General Motors Co. Chief Executive Officer Mary Barra is scheduled to testify at a U.S. congressional hearing April 1 amid a probe into why it took more than a decade to recall vehicles equipped with an ignition defect that’s been linked to a dozen deaths.
National Highway Traffic Safety Administration Acting Administrator David Friedman will also testify to the Oversight and Investigations Subcommittee of the House Energy and Commerce Committee, Fred Upton, the committee’s chairman and a Michigan Republican, said in a statement.

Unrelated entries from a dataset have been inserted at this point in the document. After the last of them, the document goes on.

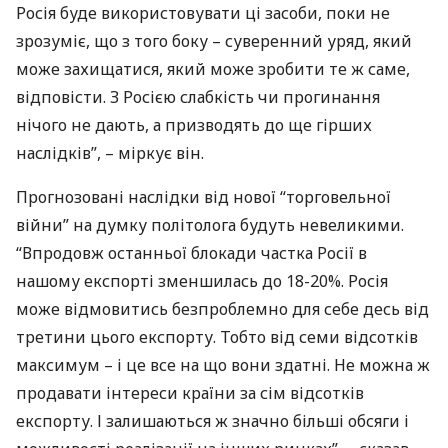
Росія буде використовувати ці засоби, поки не
зрозуміє, що з того боку – суверенний уряд, який
може захищатися, який може зробити те ж саме,
відповісти. З Росією слабкість чи прогинання
нічого не дають, а призводять до ще гірших
наслідків”, – міркує він.
Прогнозовані наслідки від нової “торговельної
війни” на думку політолога будуть невеликими.
“Впродовж останньої блокади частка Росії в
нашому експорті зменшилась до 18-20%. Росія
може відмовитись безпроблемно для себе десь від
третини цього експорту. Тобто від семи відсотків
максимум – і це все на що вони здатні. Не можна ж
продавати інтереси країни за сім відсотків
експорту. І залишаються ж значно більші обсяги і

“Their testimony is critical to understanding what the company and NHTSA knew about the safety problems, when they knew it, and what was done about it,” Upton said. “We want to know if this tragedy could have been prevented and what can be done to ensure the loss of life due to safety failures like this don’t happen again.”
GM was aware as long ago as 2001 that the switches could slip out of position, cutting off power. Barra said March 18 she first learned about an analysis of the stalling cars in December, weeks before she become CEO, and that she was informed of the decision to recall cars on Jan. 31.
Barra, who became Detroit-based GM’s first female CEO this year, has apologized for the lives lost and has said there would be “no sacred cows” in the company’s investigation into a failure tied to at least 31 accidents and 12 deaths.